Marianne Karas, Thornwood, NY, for appellant.
Madeline Singas, District Attorney, Mineola, N.Y. (Cristin N. Connell of counsel; James Masterson on the brief), for respondent.
WILLIAM F. MASTRO, A.P.J., SYLVIA O. HINDS–RADIX, VALERIE BRATHWAITE NELSON, ANGELA G. IANNACCI, JJ.
DECISION & ORDER
Appeal by the defendant from a judgment of the Supreme Court, Nassau County (Robert G. Bogle, J.), rendered July 2, 2018, convicting him of criminal possession of a weapon in the second degree, criminal possession of a controlled substance in the fourth degree, and operating a motor vehicle while under the influence of alcohol, upon his plea of guilty, and imposing sentence.

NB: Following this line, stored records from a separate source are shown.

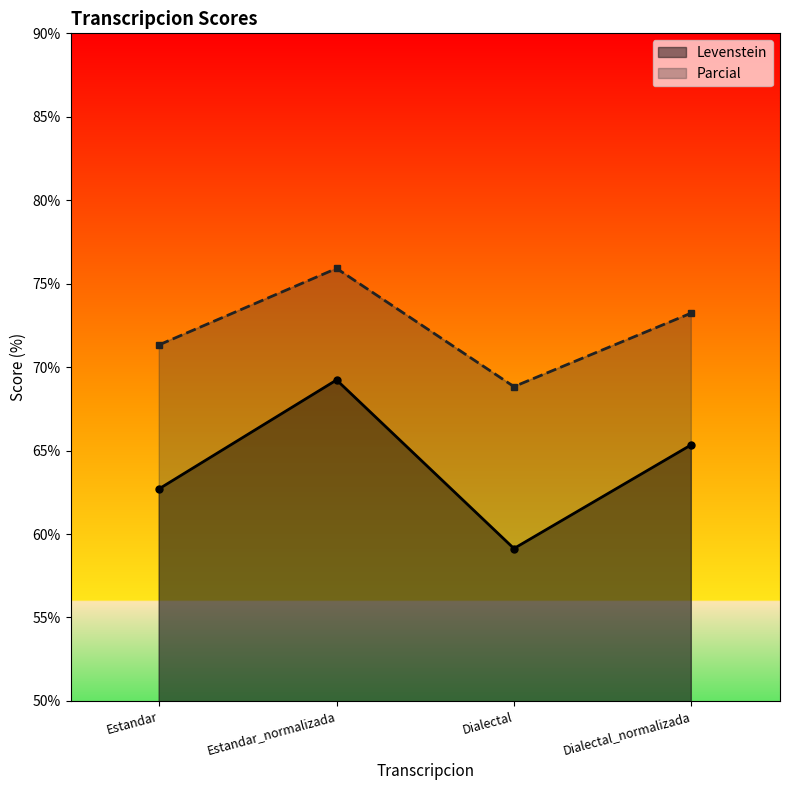

What is the value of the Levenstein point at the 4th from the left?

65.3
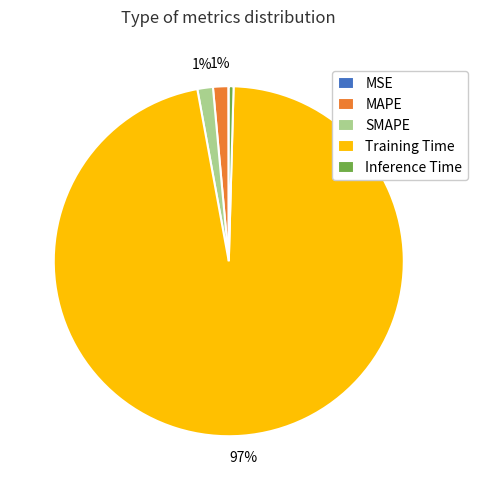

To the nearest percent, what percentage of the pie is MAPE?

1%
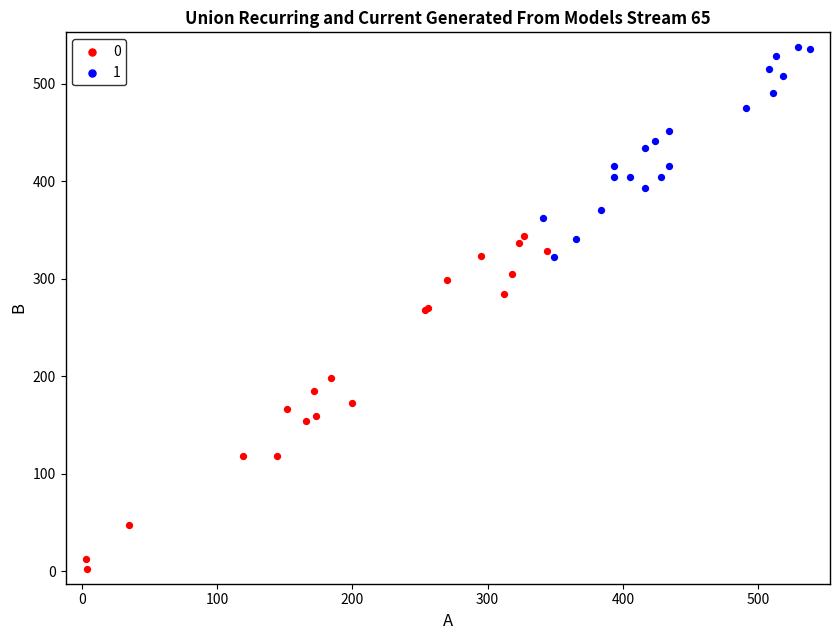

Which series contains the lowest Y value?

0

ORDERED that the judgment is affirmed.
The defendant contends that his plea of guilty was not knowing, intelligent, and voluntary, because he was not advised of certain potential consequences of his plea, and that he was denied the effective assistance of counsel for the same reason. A challenge to the voluntariness of the plea survives a valid appeal waiver, as does a claim of ineffective assistance of counsel that may have impaired the voluntariness of the plea (see People v. Bhuiyan, 181 A.D.3d 699, 700, 120 N.Y.S.3d 400 ; People v. Fontanet, 126 A.D.3d 723, 723, 2 N.Y.S.3d 371 ). Therefore, there is no merit to the People's contention that the purported appeal waiver precludes appellate review of the defendant's claims, and we need not determine whether the purported appeal waiver was valid (see People v. Ward, 140 A.D.3d 903, 904, 32 N.Y.S.3d 648 ).

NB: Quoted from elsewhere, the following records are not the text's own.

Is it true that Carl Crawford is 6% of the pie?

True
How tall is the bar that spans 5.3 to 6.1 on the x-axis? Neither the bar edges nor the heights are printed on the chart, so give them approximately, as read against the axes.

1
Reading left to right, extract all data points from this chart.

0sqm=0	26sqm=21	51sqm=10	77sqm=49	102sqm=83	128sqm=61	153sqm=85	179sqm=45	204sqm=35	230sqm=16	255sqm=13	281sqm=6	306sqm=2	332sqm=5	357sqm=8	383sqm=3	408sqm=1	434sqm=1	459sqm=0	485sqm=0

The defendant's contention concerning the voluntariness of his plea, however, is unpreserved for appellate review as he did not move to withdraw his plea or otherwise raise these issues before the Supreme Court (see CPL 220.60[3] ; 470.05[2]; People v. Conceicao, 26 N.Y.3d 375, 381–382, 23 N.Y.S.3d 124, 44 N.E.3d 199 ; People v. Talbert, 186 A.D.3d 508, 509, 126 N.Y.S.3d 379 ). In any event, this contention is without merit, as the record establishes a knowing, intelligent, and voluntary plea of guilty (see generally People v. Hill, 9 N.Y.3d 189, 191, 849 N.Y.S.2d 13, 879 N.E.2d 152 ).
The defendant's contention that he was deprived of the effective assistance of counsel is based, in part, on matter appearing on the record and, in part, on matter outside the record, and, thus, constitutes a "mixed claim of ineffective assistance" ( People v. Maxwell, 89 A.D.3d 1108, 1109, 933 N.Y.S.2d 386 ; see People v. Evans, 16 N.Y.3d 571, 575 n.2, 925 N.Y.S.2d 366, 949 N.E.2d 457 ). Since the defendant's claim of ineffective assistance of counsel cannot be resolved without reference to matter outside the record, a CPL 440.10 proceeding is the appropriate forum for reviewing the claim in its entirety, and we decline to review the claim on this direct appeal (see People v. Freeman, 93 A.D.3d 805, 806, 940 N.Y.S.2d 314 ; People v. Maxwell, 89 A.D.3d at 1109, 933 N.Y.S.2d 386 ).
MASTRO, A.P.J., HINDS–RADIX, BRATHWAITE NELSON and IANNACCI, JJ., concur.